START Document excerpt

A common flaw in existing finite element (FE) models of the heart is the unphysical specification of pressure or volume boundary conditions on the myocardium wall to represent the effect of the ventricle. Changes in the pressure and volume of blood in the ventricle cavity result from active contractility of the myocardium. Therefore, ventricle pressure and volume should be computed model outputs rather than prescribed boundary conditions. To overcome this deficiency without resorting to computationally expensive fluid-structure interaction (FSI) approaches, we propose a novel ”pseudo-fluid” framework for highly efficient patient-specific biventricular heart simulations.

We process MRI images of healthy human hearts using a custom workflow to automatically create a 3D patient-specific biventricular mesh with distinct myocardium and “pseudo-fluid” domains representing blood in each ventricular cavity. Our constitutive law for myocardial tissue includes active contractility of cardiac myocytes [1] in addition to passive anisotropic hyperelastic behaviour of collagen and elastin in the ECM [2]. Spatial distributions of cell and collagen fibre orientations throughout the myocardium are generated using the Laplace-Dirichlet Rule-Based algorithm [3]. In the ventricle cavities our novel “pseudo-fluid” approach is implemented using a custom user-defined material subroutine to determine ventricle volume and pressure changes in response to the actively contracting myocardium. During systole, pressure and volume changes in each ventricle are governed by a bespoke Windkessel-type formulation that incorporates aortic and pulmonary compliance, in addition to the peripheral resistance. This novel approach allows for the simulation of a single cardiac cycle in 30 minutes, 3-4 orders of magnitude faster than traditional FSI heart models [4,5], while accurately capturing key pressure-volume relationships in multi-cycle simulations of inferior vena cava occlusion [6].

END Document excerpt

Could you continue the text on pseudo-fluid biventricular heart simulations from its last sentence?

START Source data

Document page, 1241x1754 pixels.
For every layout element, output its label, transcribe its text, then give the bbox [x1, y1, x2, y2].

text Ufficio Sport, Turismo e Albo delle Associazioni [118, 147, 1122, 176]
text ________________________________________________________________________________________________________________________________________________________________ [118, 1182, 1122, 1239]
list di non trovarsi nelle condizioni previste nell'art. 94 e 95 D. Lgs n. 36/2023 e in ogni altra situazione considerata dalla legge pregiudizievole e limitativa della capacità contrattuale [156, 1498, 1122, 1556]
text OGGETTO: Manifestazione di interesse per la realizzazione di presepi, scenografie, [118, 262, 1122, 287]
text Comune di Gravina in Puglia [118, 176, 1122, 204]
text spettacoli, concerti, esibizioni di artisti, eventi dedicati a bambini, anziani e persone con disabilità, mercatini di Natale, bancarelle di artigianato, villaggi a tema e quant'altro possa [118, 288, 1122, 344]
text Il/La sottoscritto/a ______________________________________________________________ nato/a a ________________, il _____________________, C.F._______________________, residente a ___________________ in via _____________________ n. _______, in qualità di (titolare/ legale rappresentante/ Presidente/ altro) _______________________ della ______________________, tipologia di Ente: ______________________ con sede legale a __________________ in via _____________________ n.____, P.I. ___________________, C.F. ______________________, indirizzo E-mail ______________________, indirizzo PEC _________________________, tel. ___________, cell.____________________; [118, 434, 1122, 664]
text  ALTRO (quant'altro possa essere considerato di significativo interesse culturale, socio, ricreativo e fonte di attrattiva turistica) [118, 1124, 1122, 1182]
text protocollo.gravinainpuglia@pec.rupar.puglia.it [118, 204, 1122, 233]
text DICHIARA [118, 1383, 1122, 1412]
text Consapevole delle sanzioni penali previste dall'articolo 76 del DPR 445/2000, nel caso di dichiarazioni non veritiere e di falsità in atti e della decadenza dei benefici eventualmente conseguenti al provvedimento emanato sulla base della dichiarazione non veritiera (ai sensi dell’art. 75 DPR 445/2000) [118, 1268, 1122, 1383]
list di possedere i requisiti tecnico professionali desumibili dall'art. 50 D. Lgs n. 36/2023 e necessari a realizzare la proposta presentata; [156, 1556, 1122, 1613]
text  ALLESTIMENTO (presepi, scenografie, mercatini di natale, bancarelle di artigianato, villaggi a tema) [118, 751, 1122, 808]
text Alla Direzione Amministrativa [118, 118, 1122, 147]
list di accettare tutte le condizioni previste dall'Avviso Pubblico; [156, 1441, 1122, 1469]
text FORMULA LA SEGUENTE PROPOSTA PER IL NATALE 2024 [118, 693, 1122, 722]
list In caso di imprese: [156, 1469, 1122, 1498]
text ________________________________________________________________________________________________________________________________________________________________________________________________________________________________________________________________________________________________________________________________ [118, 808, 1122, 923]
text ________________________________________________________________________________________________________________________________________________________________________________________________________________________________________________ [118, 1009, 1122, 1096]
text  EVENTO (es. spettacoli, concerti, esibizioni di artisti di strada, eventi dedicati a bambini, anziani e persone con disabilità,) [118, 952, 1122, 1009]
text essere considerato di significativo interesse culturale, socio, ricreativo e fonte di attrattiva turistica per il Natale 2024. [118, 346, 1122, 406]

END Source data

#### [Answer to the problem]
We integrate a novel thermodynamically-based growth and remodelling formulation to predict the development of eccentric and concentric hypertrophy. Tissue remodelling is driven by a deviation of the free energy of cardiac myocytes from a homeostatic free energy. Cell free energy is based on active contractility of sarcomeres, in addition to strain energy of the passive components of the cell and the ECM. Eccentric hypertrophy results from in-series addition of sarcomeres as a result of excessive stretching of the ventricle during the filling phase, whereas concentric hypertrophy results from in-parallel addition of sarcomeres due to increased resistance to cardiac output [7]. This thermodynamically-based approach represents a significant advance on previous phenomenological stress or strain-based growth algorithms.

References

1. McEvoy et. al., Biomech. Model. Mechanobiol. 2019;18(4):921-37.

2. Concannon et. al., Acta Biomater. 2021;125:154-71.

3. Bayer et. al., Ann. Biomed. Eng. 2012;40(10):2243-54.

4. Gao et. al., Med Eng & Physics. 2017;47:128-36.

5. Caballero A et. al., Cardiovasc. Eng. Technol. 2017;8(4):465-79.

6. Seemann et. al., J Cardiovasc Magn Reson. 2023;25(1):1.

7. McEvoy et. al., J. Mech. Behav. Biomed. Mater. 2021;113:104074.

Acknowledgements

Science Foundation Ireland grant 18/ERCD/5481.